Re: [PATCH] block: fix blk_get_backing_dev_info() crash, use bdev->bd_queue

From: Dan Williams
Date: Sun Jan 08 2017 - 15:50:35 EST


On Sun, Jan 8, 2017 at 11:46 AM, Jan Kara <jack@xxxxxxx> wrote:
> On Fri 06-01-17 09:45:45, Dan Williams wrote:
>> On Fri, Jan 6, 2017 at 2:23 AM, Jan Kara <jack@xxxxxxx> wrote:
>> > On Thu 05-01-17 17:17:55, Dan Williams wrote:
>> >> The ->bd_queue member of struct block_device was added in commit
>> >> 87192a2a49c4 ("vfs: cache request_queue in struct block_device") in
>> >> v3.3. However, blk_get_backing_dev_info() has been using
>> >> bdev_get_queue() and grabbing the request_queue through the gendisk
>> >> since before the git era.
>> >>
>> >> At final __blkdev_put() time ->bd_disk is cleared while ->bd_queue is
>> >> not. The queue remains valid until the final put of the parent disk.
>> >>
>> >> The following crash signature results from blk_get_backing_dev_info()
>> >> trying to lookup the queue through ->bd_disk after the final put of the
>> >> block device. Simply switch bdev_get_queue() to use ->bd_queue directly
>> >> which is guaranteed to still be valid at invalidate_partition() time.
>> >>
>> >> BUG: unable to handle kernel NULL pointer dereference at 0000000000000568
>> >> IP: blk_get_backing_dev_info+0x10/0x20
>> >> [..]
>> >> Call Trace:
>> >> __inode_attach_wb+0x3a7/0x5d0
>> >> __filemap_fdatawrite_range+0xf8/0x100
>> >> filemap_write_and_wait+0x40/0x90
>> >> fsync_bdev+0x54/0x60
>> >> ? bdget_disk+0x30/0x40
>> >> invalidate_partition+0x24/0x50
>> >> del_gendisk+0xfa/0x230
>> >
>> > So we have a similar reports of the same problem. E.g.:
>> >
>> > http://www.spinics.net/lists/linux-fsdevel/msg105153.html
>> >
>> > However I kind of miss how your patch would fix all those cases. The
>> > principial problem is that inode_to_bdi() called on block device inode
>> > wants to get the backing_dev_info however on last close of a block device
>> > we do put_disk() and thus the request queue containing backing_dev_info
>> > does not have to be around at that time.

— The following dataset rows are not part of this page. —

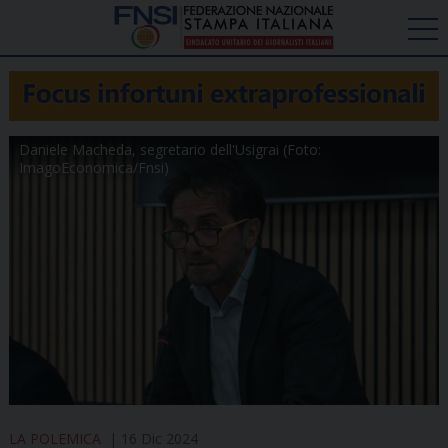
Daniele Macheda, segretario dell'Usigrai (Foto:
ImagoEconomica/Fnsi)
LA POLEMICA
16 Dic 2024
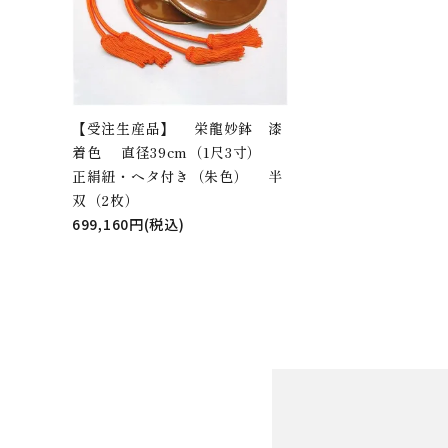
【受注生産品】 栄龍妙鉢 漆
着色 直径39cm（1尺3寸）
正絹紐・ヘタ付き（朱色） 半
双（2枚）
699,160円(税込)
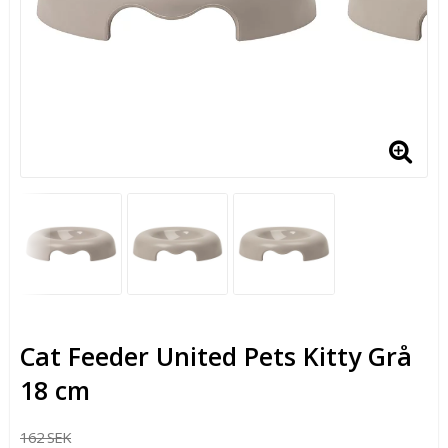
Cat Feeder United Pets Kitty Grå
18 cm
162 SEK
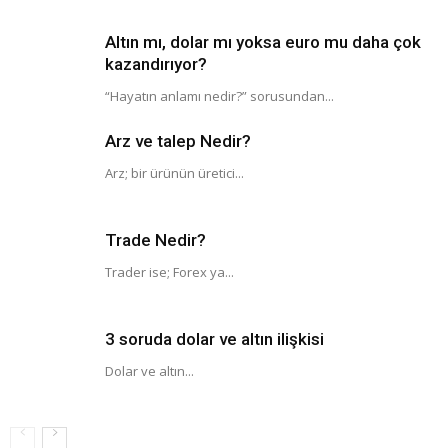
Altın mı, dolar mı yoksa euro mu daha çok
kazandırıyor?
“Hayatın anlamı nedir?” sorusundan...
Arz ve talep Nedir?
Arz; bir ürünün üretici...
Trade Nedir?
Trader ise; Forex ya...
3 soruda dolar ve altın ilişkisi
Dolar ve altın...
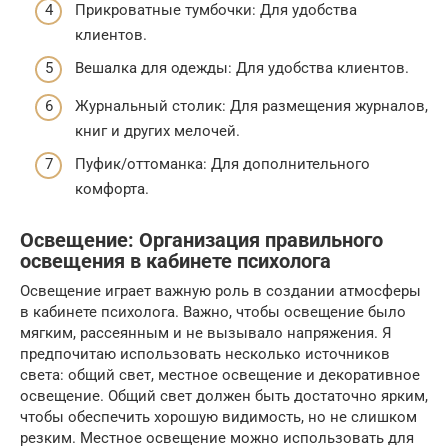
Прикроватные тумбочки: Для удобства
клиентов.
Вешалка для одежды: Для удобства клиентов.
Журнальный столик: Для размещения журналов,
книг и других мелочей.
Пуфик/оттоманка: Для дополнительного
комфорта.
Освещение: Организация правильного
освещения в кабинете психолога
Освещение играет важную роль в создании атмосферы
в кабинете психолога. Важно, чтобы освещение было
мягким, рассеянным и не вызывало напряжения. Я
предпочитаю использовать несколько источников
света: общий свет, местное освещение и декоративное
освещение. Общий свет должен быть достаточно ярким,
чтобы обеспечить хорошую видимость, но не слишком
резким. Местное освещение можно использовать для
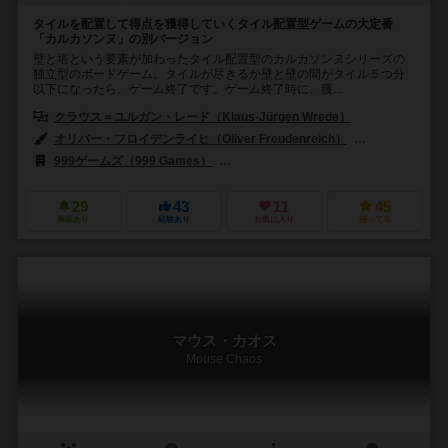
タイルを配置して得点を獲得していくタイル配置型ゲームの大定番
「カルカソンヌ」の別バージョン
壁と塔という要素が加わったタイル配置型のカルカソンヌシリーズの
独立型のボードゲーム。タイルが尽きるか壁と壁の間がタイル５つ分
以下になったら、ゲーム終了です。ゲーム終了時に、獲...
クラウス＝ユルガン・レード（Klaus-Jürgen Wrede）
オリバー・フロイデンライヒ（Oliver Freudenreich）
マルコ・プリモ（
999ゲームズ（999 Games）
ハンス イム グリュック出版（Hans im Gl
29
43
11
45
興味あり
経験あり
お気に入り
持ってる
マウス・カオス
Mouse Chaos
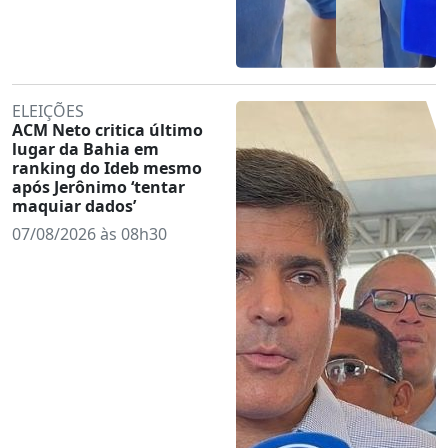
ELEIÇÕES
ACM Neto critica último
lugar da Bahia em
ranking do Ideb mesmo
após Jerônimo ‘tentar
maquiar dados’
07/08/2026 às 08h30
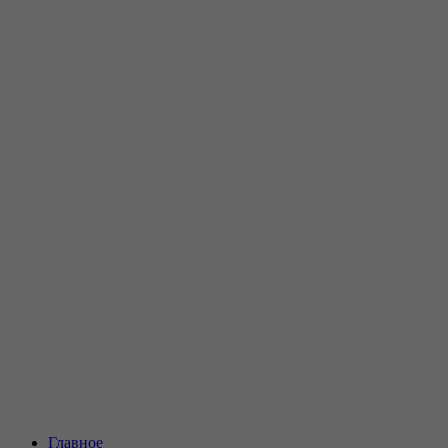
Главное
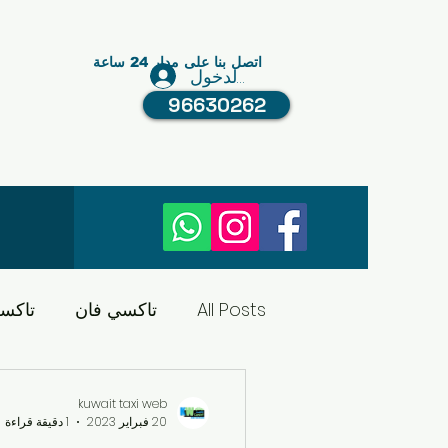
اتصل بنا على مدار 24 ساعة
تسجيل الدخول
96630262
All Posts
تاكسي فان
تاكس
تاكسي الكويت
النقل في ا
kuwait taxi web
20 فبراير 2023
1 دقيقة قراءة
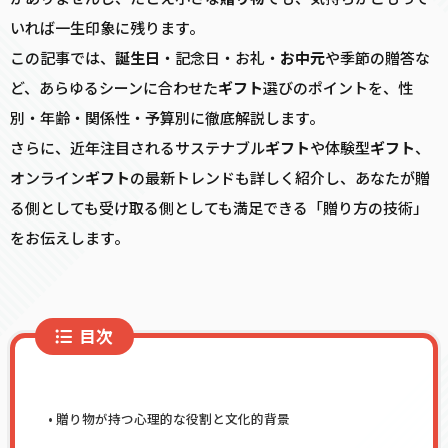
いれば一生印象に残ります。
この記事では、
誕生日
・記念日・お礼・
お中元
や季節の贈答な
ど、あらゆるシーンに合わせた
ギフト
選びのポイントを、性
別・年齢・関係性・予算別に徹底解説します。
さらに、近年注目されるサステナブル
ギフト
や体験型
ギフト
、
オンライン
ギフト
の最新トレンドも詳しく紹介し、あなたが贈
る側としても受け取る側としても満足できる「贈り方の技術」
をお伝えします。
目次
贈り物が持つ心理的な役割と文化的背景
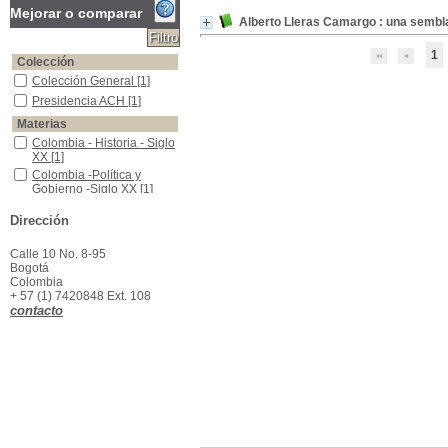
Mejorar o comparar
Alberto Lleras Camargo : una semb
1
Colección
Colección General
Colección General
[1]
Presidencia ACH
Presidencia ACH
[1]
Materias
Colombia - Historia - Siglo XX
Colombia - Historia - Siglo
XX
[1]
Colombia -Política y Gobierno -Siglo XX
Colombia -Política y
Gobierno -Siglo XX
[1]
Lleras Camargo, Alberto, 1906-1990--Pensamiento político
Lleras Camargo, Alberto,
Dirección
1906-1990--Pensamiento
político
[1]
Calle 10 No. 8-95
Bogotá
Colombia
+ 57 (1) 7420848 Ext. 108
contacto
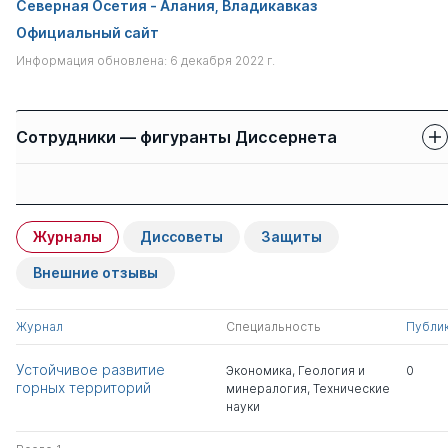
Северная Осетия - Алания, Владикавказ
Официальный сайт
Информация обновлена: 6 декабря 2022 г.
Сотрудники — фигуранты Диссернета
Защиты сотрудников
Имя
Степень
свои
чужие
Журналы
Диссоветы
Защиты
Камбердиева
д.э.н.
1
1
Светлана Султановна
Внешние отзывы
Хугаева Римма
к.ю.н.
1
0
Журнал
Специальность
Публи
Графовна
Устойчивое развитие
Экономика
,
Геология и
0
горных территорий
минералогия
,
Технические
Кокоева Луиза
д.ю.н.
1
8
науки
Темболатовна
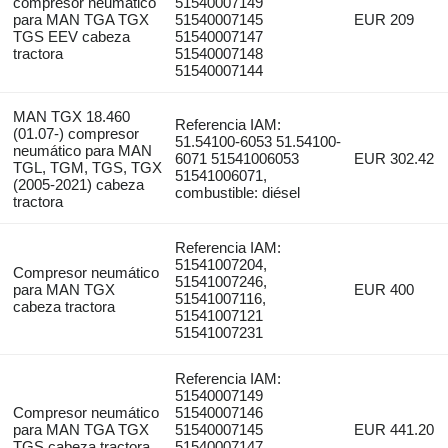
compresor neumático
51540007149
para MAN TGA TGX
51540007145
EUR 209
TGS EEV cabeza
51540007147
tractora
51540007148
51540007144
MAN TGX 18.460
Referencia IAM:
(01.07-) compresor
51.54100-6053 51.54100-
neumático para MAN
6071 51541006053
EUR 302.42
TGL, TGM, TGS, TGX
51541006071,
(2005-2021) cabeza
combustible: diésel
tractora
Referencia IAM:
51541007204,
Compresor neumático
51541007246,
para MAN TGX
EUR 400
51541007116,
cabeza tractora
51541007121
51541007231
Referencia IAM:
51540007149
Compresor neumático
51540007146
para MAN TGA TGX
51540007145
EUR 441.20
TGS cabeza tractora
51540007147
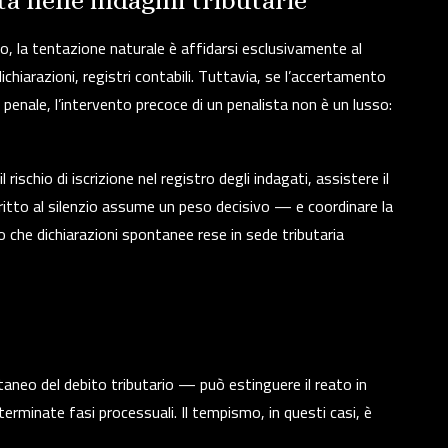
ta nelle indagini tributarie
, la tentazione naturale è affidarsi esclusivamente al
dichiarazioni, registri contabili. Tuttavia, se l’accertamento
penale, l’intervento precoce di un penalista non è un lusso:
rischio di iscrizione nel registro degli indagati, assistere il
 diritto al silenzio assume un peso decisivo — e coordinare la
do che dichiarazioni spontanee rese in sede tributaria
eo del debito tributario — può estinguere il reato in
terminate fasi processuali. Il tempismo, in questi casi, è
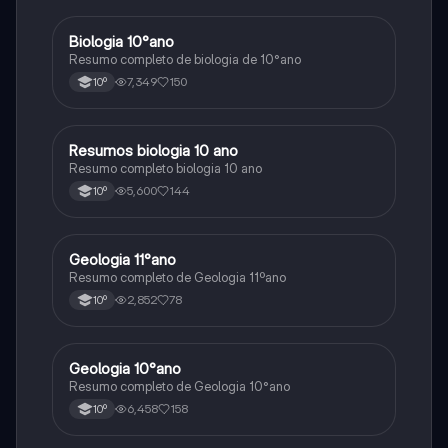
Biologia 10°ano
Biologia
Resumo completo de biologia de 10°ano
7,349
150
10º
Resumos biologia 10 ano
Biologia
Resumo completo biologia 10 ano
5,600
144
10º
Geologia 11°ano
Biologia
Resumo completo de Geologia 11ºano
2,852
78
10º
Geologia 10°ano
Biologia
Resumo completo de Geologia 10°ano
6,458
158
10º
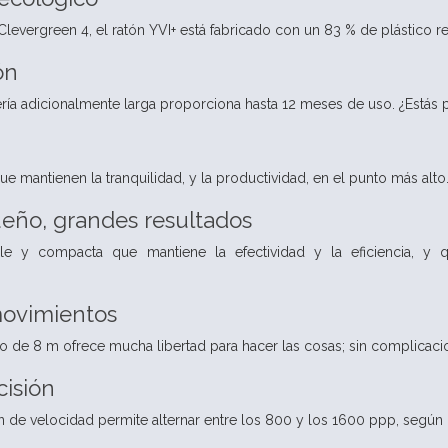
Clevergreen 4, el ratón YVI+ está fabricado con un 83 % de plástico r
ón
tería adicionalmente larga proporciona hasta 12 meses de uso. ¿Estás
e mantienen la tranquilidad, y la productividad, en el punto más alto
ño, grandes resultados
le y compacta que mantiene la efectividad y la eficiencia, y 
movimientos
o de 8 m ofrece mucha libertad para hacer las cosas; sin complicaci
cisión
 de velocidad permite alternar entre los 800 y los 1600 ppp, según la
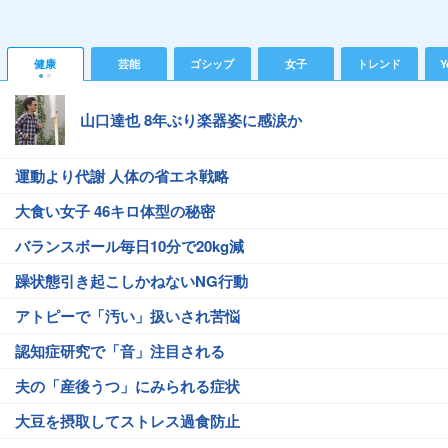
健康
芸能
ゴシップ
女子
トレンド
Y
山口達也 8年ぶり楽器姿に感涙か
運動より代謝 人体の省エネ戦略
大食い女子 46キロ体型の秘密
バランスボール毎日10分で20kg減
躁状態引き起こしかねないNG行動
アトピーで「汚い」扱いされ苦悩
認知症研究で「音」注目される
夫の「産後うつ」にみられる症状
大豆を摂取してストレス過食防止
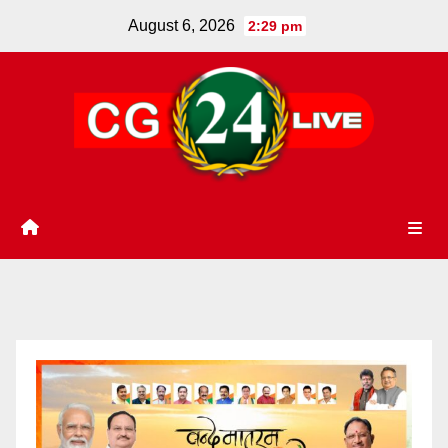
Skip
August 6, 2026
2:29 pm
to
content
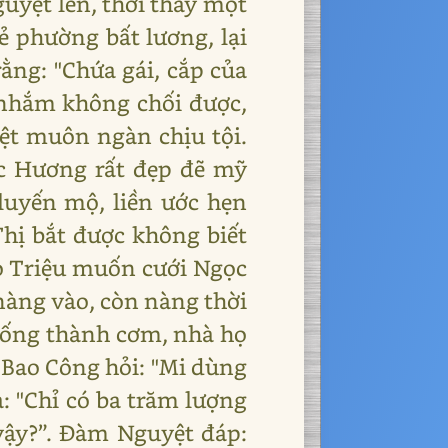
uyệt lên, thời thấy một
vẻ phường bất lương, lại
rằng: "Chứa gái, cắp của
 nhắm không chối được,
yệt muôn ngàn chịu tội.
ọc Hương rất đẹp đẽ mỹ
 luyến mộ, liền ước hẹn
Thị bắt được không biết
họ Triệu muốn cưới Ngọc
nàng vào, còn nàng thời
 sống thành cơm, nhà họ
. Bao Công hỏi: "Mi dùng
: "Chỉ có ba trăm lượng
 vậy?”. Đàm Nguyệt đáp:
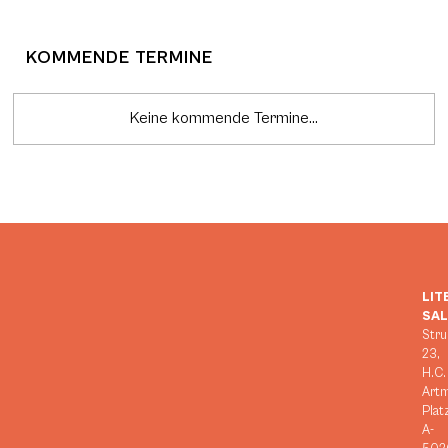
KOMMENDE TERMINE
Keine kommende Termine...
LIT
SA
Stru
23,
H.C.
Art
Plat
A-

In your case you are lucky enough
>> > to have the containing disk still around but that's not the case for all
>> > inode_to_bdi() users (see e.g. the report I referenced) and your patch
>> > would change relatively straightforward NULL pointer dereference to rather
>> > subtle use-after-free issue
>>
>> True. If there are other cases that don't hold their own queue
>> reference this patch makes things worse.
>>
>> > so I disagree with going down this path.
>>
>> I still think this patch is the right thing to do, but it needs to
>> come after the wider guarantee that having an active bdev reference
>> guarantees that the queue and backing_dev_info are still allocated.
>>
>> > So what I think needs to be done is that we make backing_dev_info
>> > independently allocated structure with different lifetime rules to gendisk
>> > or request_queue - definitely I want it to live as long as block device
>> > inode exists. However it needs more thought what the exact lifetime rules
>> > will be.
>>
>> Hmm, why does it need to be separately allocated?
>>
>> Something like this, passes the libnvdimm unit tests: (non-whitespace
>> damaged version attached)
>
> So the problem with this approach is that request queue will be pinned while
> bdev inode exists. And how long that is is impossible to predict or influence
> from userspace so e.g. you cannot remove device driver from memory and even
> unplugging USB after it has been unmounted would suddently go via a path of
> "device removed while it is used" which can have unexpected consequences. I
> guess Jens or Christoph will know more about the details...

We do have the "block, fs: reliably communicate bdev end-of-life"
effort that I need to revisit:

http://www.spinics.net/lists/linux-fsdevel/msg93312.html

...but I don't immediately see how keeping the request_queue around
longer makes the situation worse?

> I have prototyped patches which split backing_dev_info from request_queue
> and it was not even that difficult in the end. I'll give those patches some
> testing and post them for comments...

As long as the crashes are addressed I don't much care which solution
goes upstream.

That said I think it is unfortunate that we introduced ->bd_queue in
v3.3, but most users are still pointer chasing through
->bd_disk->queue. I'll see if the 0day robot can find any performance
benefit to this change outside of trying to fix a bdev-unplug crash.